Beyond Eco-feedback: Using Room as a Context to Design New Eco-support Features at Home

2016 
In recent years research in Sustainable Interaction Design has put major efforts into understanding the potentials of saving energy in private households by providing energy consumption feedback. Trying to overcome pitfalls such as invisibility and immateriality, a great variety of designs with saving potentials from 5–15 %, has emerged. However, feedback mechanisms are mostly reduced to a one-dimensional view on motivating energy savings. In this paper, we argue to take a broader view on eco-support, where eco-feedback should be used in combination with eco-control and eco-automation features. All these features have in common that they aim to reduce energy consumption in practice. From such a holistic understanding of eco-support, we demonstrate how design could benefit from ubiquitous- and context-aware computing approaches to enrich feedback, increase control and automatize cumbersome and boring routines.

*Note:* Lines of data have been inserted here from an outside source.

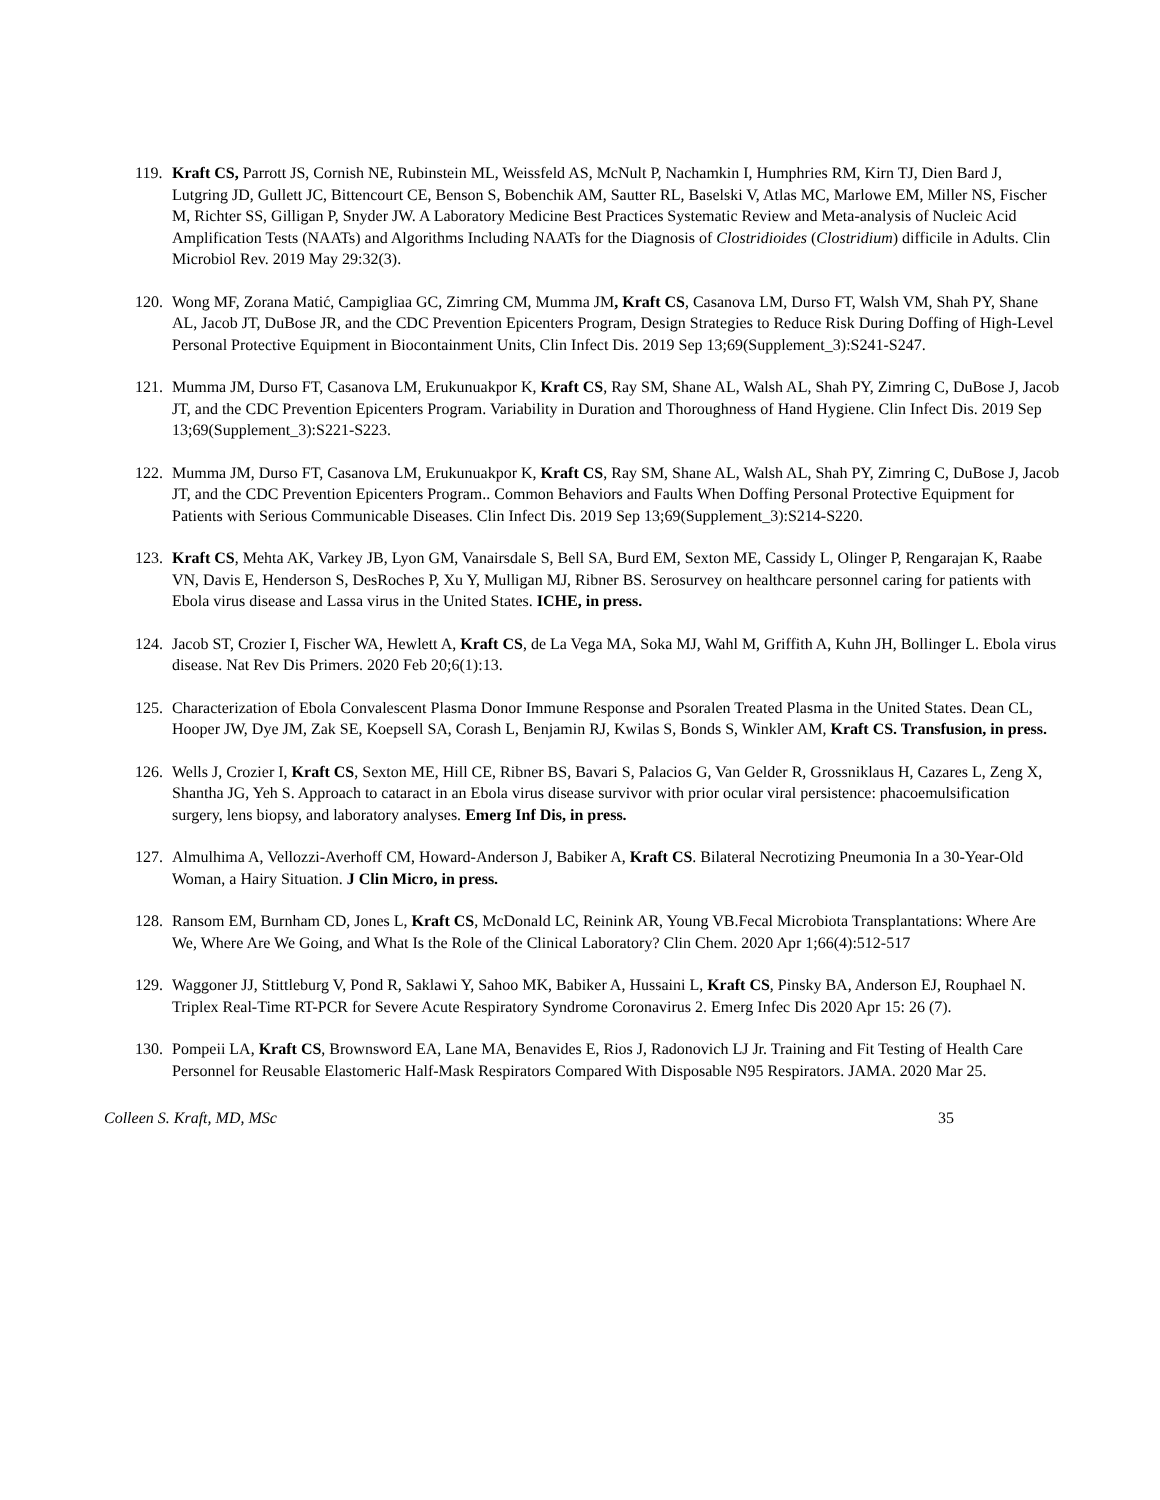119.
Kraft CS, Parrott JS, Cornish NE, Rubinstein ML, Weissfeld AS, McNult P, Nachamkin I, Humphries RM, Kirn TJ, Dien Bard J, Lutgring JD, Gullett JC, Bittencourt CE, Benson S, Bobenchik AM, Sautter RL, Baselski V, Atlas MC, Marlowe EM, Miller NS, Fischer M, Richter SS, Gilligan P, Snyder JW. A Laboratory Medicine Best Practices Systematic Review and Meta-analysis of Nucleic Acid Amplification Tests (NAATs) and Algorithms Including NAATs for the Diagnosis of Clostridioides (Clostridium) difficile in Adults. Clin Microbiol Rev. 2019 May 29:32(3).
120.
Wong MF, Zorana Matić, Campigliaa GC, Zimring CM, Mumma JM, Kraft CS, Casanova LM, Durso FT, Walsh VM, Shah PY, Shane AL, Jacob JT, DuBose JR, and the CDC Prevention Epicenters Program, Design Strategies to Reduce Risk During Doffing of High-Level Personal Protective Equipment in Biocontainment Units, Clin Infect Dis. 2019 Sep 13;69(Supplement_3):S241-S247.
121.
Mumma JM, Durso FT, Casanova LM, Erukunuakpor K, Kraft CS, Ray SM, Shane AL, Walsh AL, Shah PY, Zimring C, DuBose J, Jacob JT, and the CDC Prevention Epicenters Program. Variability in Duration and Thoroughness of Hand Hygiene. Clin Infect Dis. 2019 Sep 13;69(Supplement_3):S221-S223.
122.
Mumma JM, Durso FT, Casanova LM, Erukunuakpor K, Kraft CS, Ray SM, Shane AL, Walsh AL, Shah PY, Zimring C, DuBose J, Jacob JT, and the CDC Prevention Epicenters Program.. Common Behaviors and Faults When Doffing Personal Protective Equipment for Patients with Serious Communicable Diseases. Clin Infect Dis. 2019 Sep 13;69(Supplement_3):S214-S220.
123.
Kraft CS, Mehta AK, Varkey JB, Lyon GM, Vanairsdale S, Bell SA, Burd EM, Sexton ME, Cassidy L, Olinger P, Rengarajan K, Raabe VN, Davis E, Henderson S, DesRoches P, Xu Y, Mulligan MJ, Ribner BS. Serosurvey on healthcare personnel caring for patients with Ebola virus disease and Lassa virus in the United States. ICHE, in press.
124.
Jacob ST, Crozier I, Fischer WA, Hewlett A, Kraft CS, de La Vega MA, Soka MJ, Wahl M, Griffith A, Kuhn JH, Bollinger L. Ebola virus disease. Nat Rev Dis Primers. 2020 Feb 20;6(1):13.
125.
Characterization of Ebola Convalescent Plasma Donor Immune Response and Psoralen Treated Plasma in the United States. Dean CL, Hooper JW, Dye JM, Zak SE, Koepsell SA, Corash L, Benjamin RJ, Kwilas S, Bonds S, Winkler AM, Kraft CS. Transfusion, in press.
126.
Wells J, Crozier I, Kraft CS, Sexton ME, Hill CE, Ribner BS, Bavari S, Palacios G, Van Gelder R, Grossniklaus H, Cazares L, Zeng X, Shantha JG, Yeh S. Approach to cataract in an Ebola virus disease survivor with prior ocular viral persistence: phacoemulsification surgery, lens biopsy, and laboratory analyses. Emerg Inf Dis, in press.
127.
Almulhima A, Vellozzi-Averhoff CM, Howard-Anderson J, Babiker A, Kraft CS. Bilateral Necrotizing Pneumonia In a 30-Year-Old Woman, a Hairy Situation. J Clin Micro, in press.
128.
Ransom EM, Burnham CD, Jones L, Kraft CS, McDonald LC, Reinink AR, Young VB.Fecal Microbiota Transplantations: Where Are We, Where Are We Going, and What Is the Role of the Clinical Laboratory? Clin Chem. 2020 Apr 1;66(4):512-517
129.
Waggoner JJ, Stittleburg V, Pond R, Saklawi Y, Sahoo MK, Babiker A, Hussaini L, Kraft CS, Pinsky BA, Anderson EJ, Rouphael N. Triplex Real-Time RT-PCR for Severe Acute Respiratory Syndrome Coronavirus 2. Emerg Infec Dis 2020 Apr 15: 26 (7).
130.
Pompeii LA, Kraft CS, Brownsword EA, Lane MA, Benavides E, Rios J, Radonovich LJ Jr. Training and Fit Testing of Health Care Personnel for Reusable Elastomeric Half-Mask Respirators Compared With Disposable N95 Respirators. JAMA. 2020 Mar 25.
Colleen S. Kraft, MD, MSc 35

We use the presence of a user on room level as context information. Rooms present an essential domestic ordering system that structures daily routines at home. In this paper, we show that the usage of room-as-a-context has fundamental implications for the design of domestic indoor localization concepts. In addition, we show how the different types of eco-support systems benefit from it. We illustrate our consideration by presenting a prototype for Android based tablets, which was used to study the design concepts in the wild.